While I was at it, it was lurking around page 3 or 4 in Google searches. Now
it is not even among the first 10 pages anymore :-(

Lesson: only take on projects that I can really identify with (astrology
doesn't fall into that category...).

------
babul
Find someone to join you who loves doing that e.g. with marketing
experience/degree and passion for online marketing i.e. who is into SEO, SEM,
AdWord marketing, affiliate linking/campaigns, article publishing campaigns
etc. etc.

So you can do what you love, they can do what they love, and you should both
be moving in the same direction to achieve success at an optimal pace for you.

------
epi0Bauqu
<http://news.ycombinator.com/item?id=121175>

------
wenbert
I have been developing my product for a few months now. It is starting to get
boring - a bit. Usually I have to push myself and find some motivation. That
is why I decided to rent a room with my hacker friend and designer cousin. We
are setting things up as I type this comment :P Perfect mix... ^_^

------
jdavid
a thought:

why are you ok coding alone, but with marketing you feel like you need someone
around?

i wonder if it has anything to do with confidence? when i am doing something i
know. being alone is fun, because i feel productive. when i am doing something
where, i might have at least a moderate amount of learning to do, i like to
bounce the ideas off of someone. i also find that doing things like:

 _writing business plans

_ graphic design

 _marketing

_ etc.. other socially reflective processes

I find its really hard to do it alone, I usually need people to bounce the
idea off of. I also, find that customers are great at playing this role for
marketing. They know what they want, and why they would like your service.
They have given me plenty of ideas in this realm.

------
gcheong
Is it your idea of what "marketing" is that turns you off? If so, I suggest
you take a look at Bob Walsh's eBook "MicroISV Sites That Sell" at 47hats.com.
It's a book aimed at developers who need to market their work, but don't
consider themselves marketers.

------
wheels
Sometimes you can work out trades. Do you know anyone that works in marketing
that could use some web work done? (I've done this before with programming in
exchange for graphic design.)

------
babul
Find a co-founder to bounce material off and interact with. Ideally, you will
motivate each other!

------
giles_bowkett
I think this is probably why YC looks for co-founders.
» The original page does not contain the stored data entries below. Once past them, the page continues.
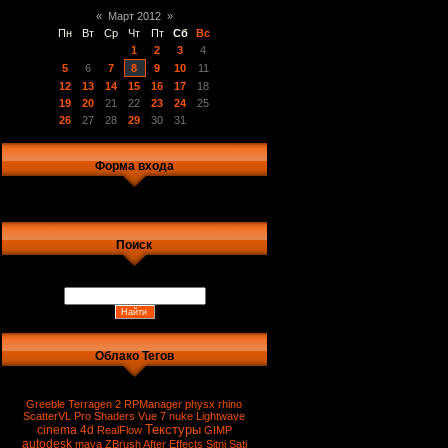
«
Март 2012
»
Пн
Вт
Ср
Чт
Пт
Сб
Вс
1
2
3
4
5
6
7
8
9
10
11
12
13
14
15
16
17
18
19
20
21
22
23
24
25
26
27
28
29
30
31
Форма входа
Поиск
Облако Тегов
Greeble
Terragen 2
RPManager
physx
rhino
ScatterVL Pro
Shaders
Vue 7
nuke
Lightwave
Текстуры
cinema 4d
RealFlow
GIMP
autodesk
maya
ZBrush
After Effects
Sitni Sati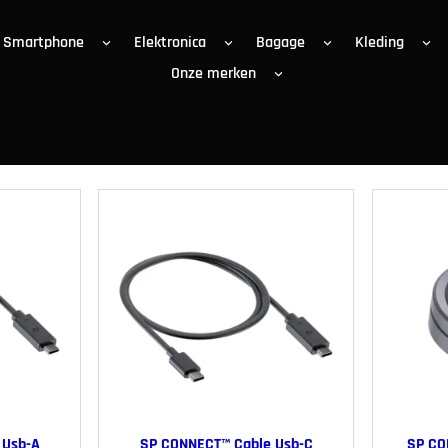
Smartphone
Elektronica
Bagage
Kleding
Onze merken
 Usb-A
SP CONNECT™ Cable Usb-C
SP CO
Personally I handle boredom by doing something else. This works incredibly
well for programming and incredibly badly for interacting with the government.
To be more specific, if something is boring, I won't do it, so if you're the
government, and I haven't been paying my parking tickets, your only option is
to make paying my parking tickets more interesting. In practice this has meant
stealing my car.

It's actually very unwise to create incentives for the government to make your
life more interesting. The only leverage they have there is various forms of
bullying.

I now motivate myself with fear as well as curiousity, but unfortunately,
curiousity remains much more effective.